GREEN BAY, WI (WTAQ-WLUK) – Green Bay and Ashwaubenon schools may start the 2024-2025 academic year before Sept. 1 so it can cancel classes during the NFL Draft.
District officials say they are excited Green Bay was selected to host the 2025 NFL Draft.
According to Vicki Bayer of the Green Bay Area Public School District (GBAPS), “This is a once in a lifetime opportunity and there’s going to be great events for our students and our staff to be a part of.”
But school officials also realize the event will bring hundreds of thousands of extra people to the area, leading to safety concerns for staff and students, and overall congestion in the area.
“We have Valley View Elementary, which is literally a couple of blocks from Lambeau. Very concerned about our students being able to walk home safely, students being able to walk to school safely, and then to be able to get our buses actually down the street,” said Kurt Weyers, superintendent of the Ashwaubenon School District.
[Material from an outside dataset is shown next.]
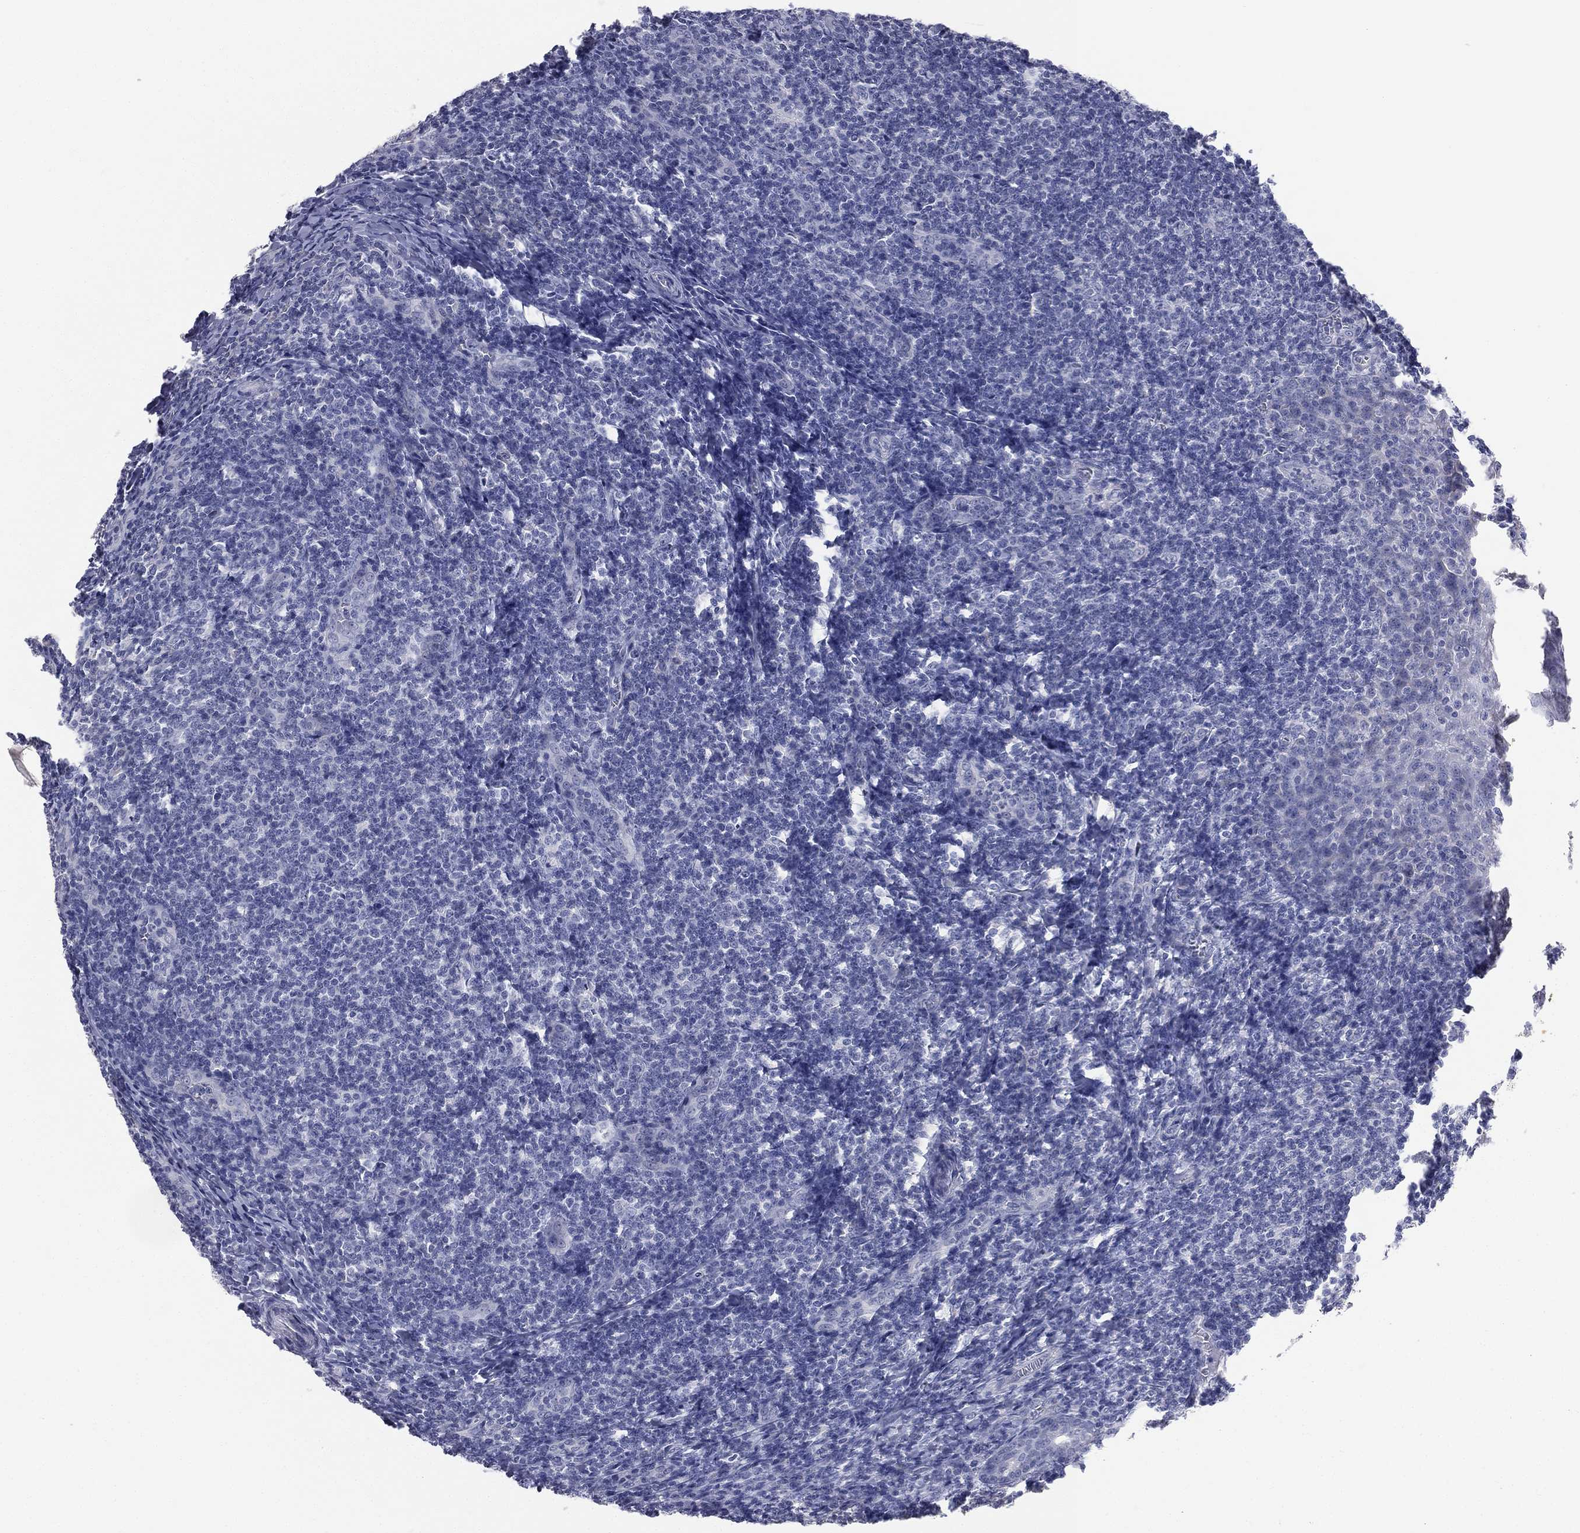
{"staining": {"intensity": "negative", "quantity": "none", "location": "none"}, "tissue": "tonsil", "cell_type": "Germinal center cells", "image_type": "normal", "snomed": [{"axis": "morphology", "description": "Normal tissue, NOS"}, {"axis": "topography", "description": "Tonsil"}], "caption": "The IHC photomicrograph has no significant expression in germinal center cells of tonsil. (DAB (3,3'-diaminobenzidine) immunohistochemistry, high magnification).", "gene": "STK31", "patient": {"sex": "male", "age": 20}}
Those concerns are leading both districts to petition the state, asking to be allowed to start the 2024-2025 school year in late August.
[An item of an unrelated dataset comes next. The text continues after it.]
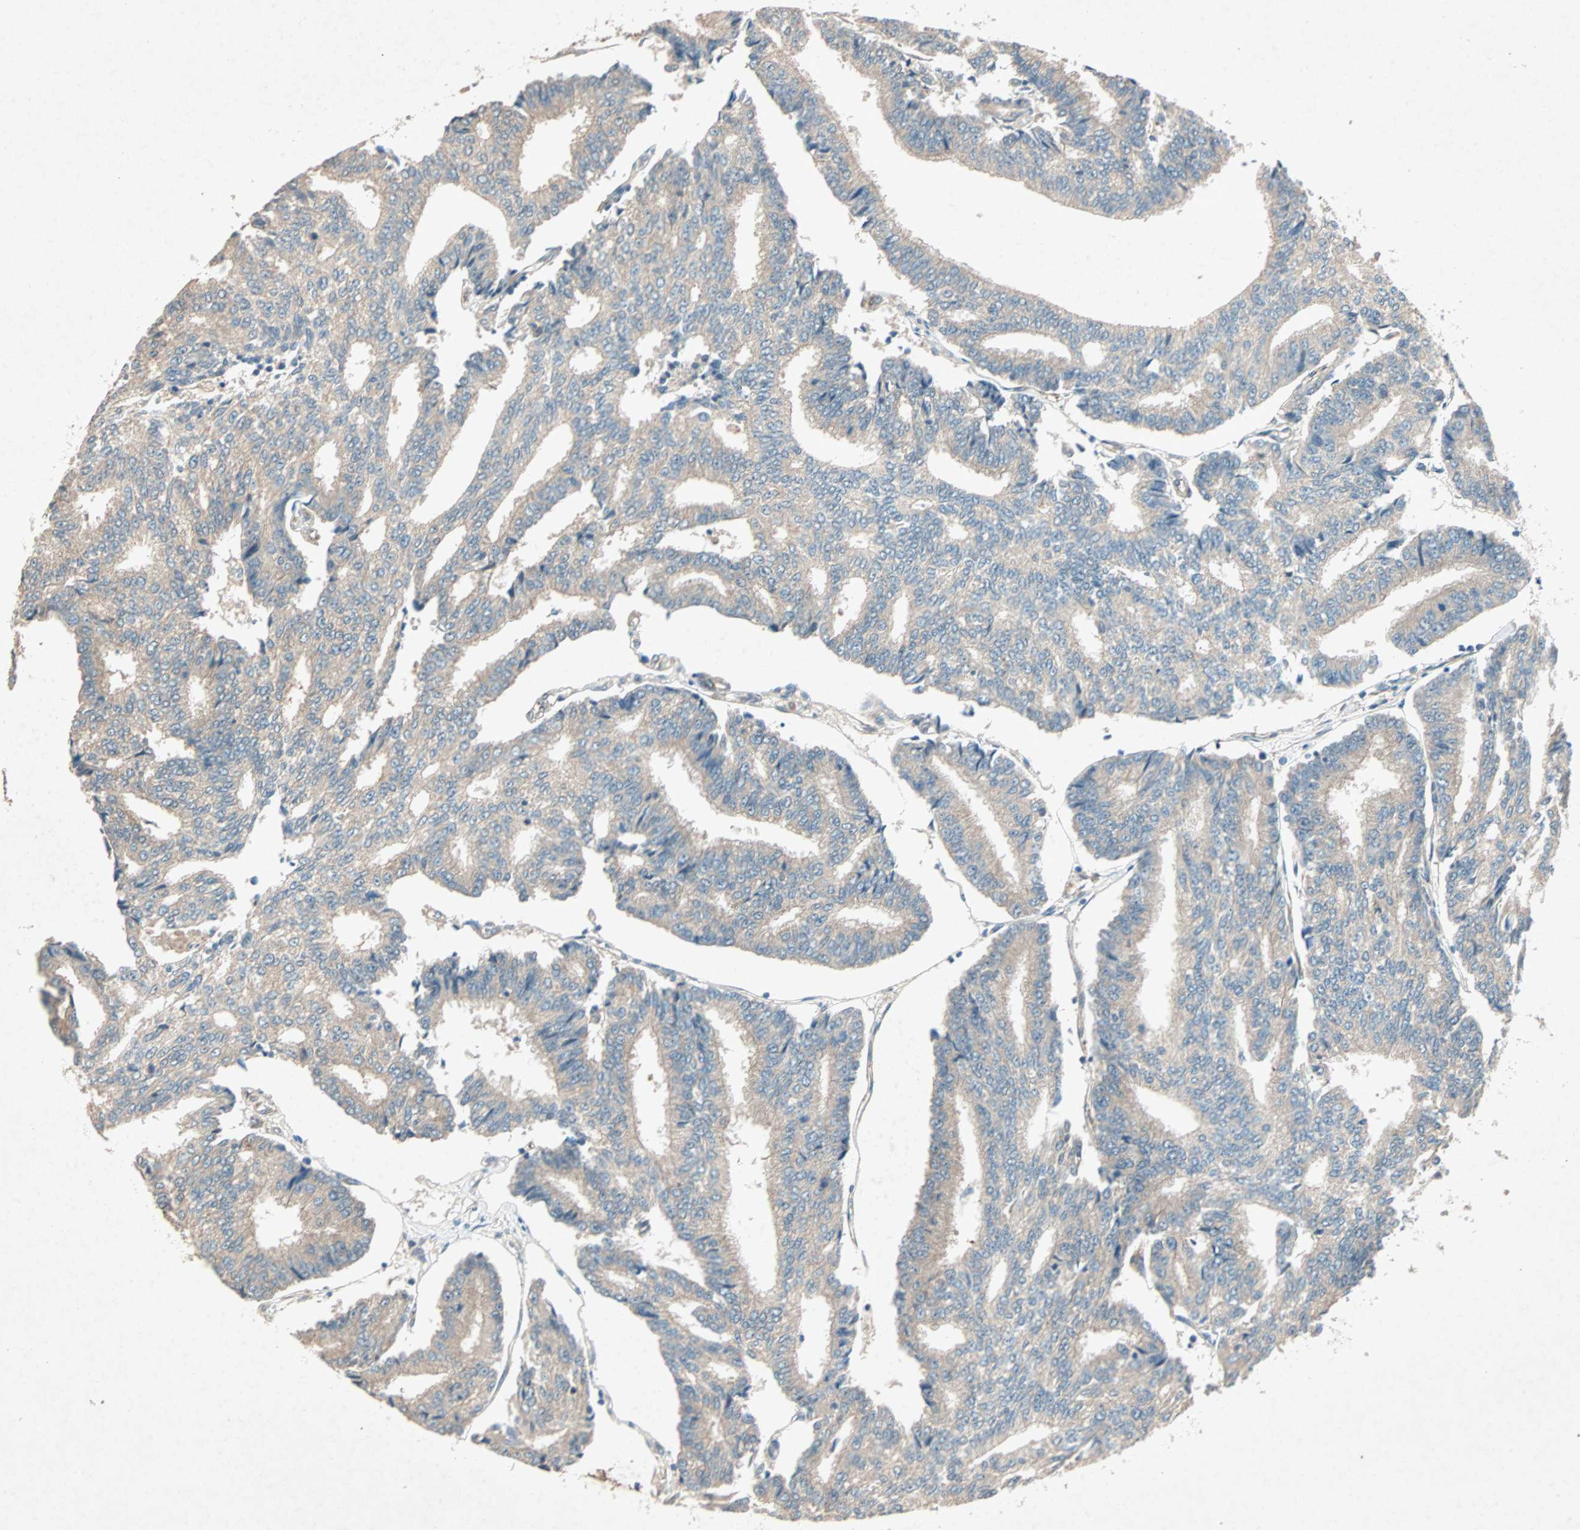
{"staining": {"intensity": "negative", "quantity": "none", "location": "none"}, "tissue": "prostate cancer", "cell_type": "Tumor cells", "image_type": "cancer", "snomed": [{"axis": "morphology", "description": "Adenocarcinoma, High grade"}, {"axis": "topography", "description": "Prostate"}], "caption": "IHC histopathology image of neoplastic tissue: prostate cancer (adenocarcinoma (high-grade)) stained with DAB shows no significant protein staining in tumor cells. (IHC, brightfield microscopy, high magnification).", "gene": "SDSL", "patient": {"sex": "male", "age": 55}}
State law requires schools to start after Sept. 1, but can ask the state for waivers.
“An estimated 300,000 people will be attending the event, creating traffic congestion and safety concerns for our students and staff. In collaboration with our neighboring district in Ashwaubenon, and with support from the District Calendar Committee, District administration would like to submit a waiver request to DPI to allow the Green Bay Area Public School District to begin the school year with students during the last week of August 2024. In turn, the District would be closed from Wednesday, April 24 – Friday, April 26, 2025,” states a memo for Monday night’s agenda.
The full resolution describes the draft as a “force of nature” outside the district’s control.
Among the reasons cited in the draft of the resolution:
WHEREAS, in cities in which the NFL draft has been held, substantial disruptions to various logistics have occurred, including short term housing and lodging, public transportation, road closures, increased traffic and restricted and limited parking; and
WHEREAS the NFL draft will result in local law enforcement reallocating human resources to the law enforcement needs of the NFL draft causing law enforcement resources not to be available to public school districts for the day-to-day safety and security operations of the district including but not limited to the support of school resource officers; and
WHEREAS, in cities that hold large spectator events, such events can attract criminal activity and increase crimes against the vulnerable, including an increase in human trafficking and out-of-town traffickers bringing people into a city, excessive alcohol use and sale and use of illegal drugs
WHEREAS, should the Green Bay Area Public School District determine based on safety and security needs to cancel in-person learning during the dates of the NFL draft, doing so would unreasonably extend the instructional calendar into the later part of June when students historically have been released for summer recess and attendance rates are at the lowest;
WHEREAS, to avoid an unreasonably late ending of the school year, the Board of Education has determined that to optimize learning for students, that the 2024-2025 school year shall commence prior to September 1, 2024, in order to accommodate the additional days of no instruction due to the forces of nature of the 2025 NFL draft event outsider of the control of the Board of Education that could not be avoidable by exercise of due care.
Superintendent Weyers, who’s already received approval from his school board to move forward with the waiver process, believes the districts have a good argument.
“This event is not planned by us, it’s out of our control, but certainly is being housed in our community and that’s the basis of our appeal,” Weyers said.
Green Bay school officials are confident a waiver would be granted, as long as they file the proper paperwork with the state.
But if their petition is denied, school officials say they’ll still keep schools closed during the draft and then tack extra days on to the end of the year.
That’s an option they don’t want to have to deal with. “One of our concerns with that is, it would take us into the third week of June, which we want to avoid. Attendance always dips at the end of the school year and quite frankly, students and staff are pretty tired by June,” Bayer said.
The waiver petition needs to be filed by the end of the year. Both districts plan to file them soon, so they can get an answer and publish their 2024-2025 school calendars.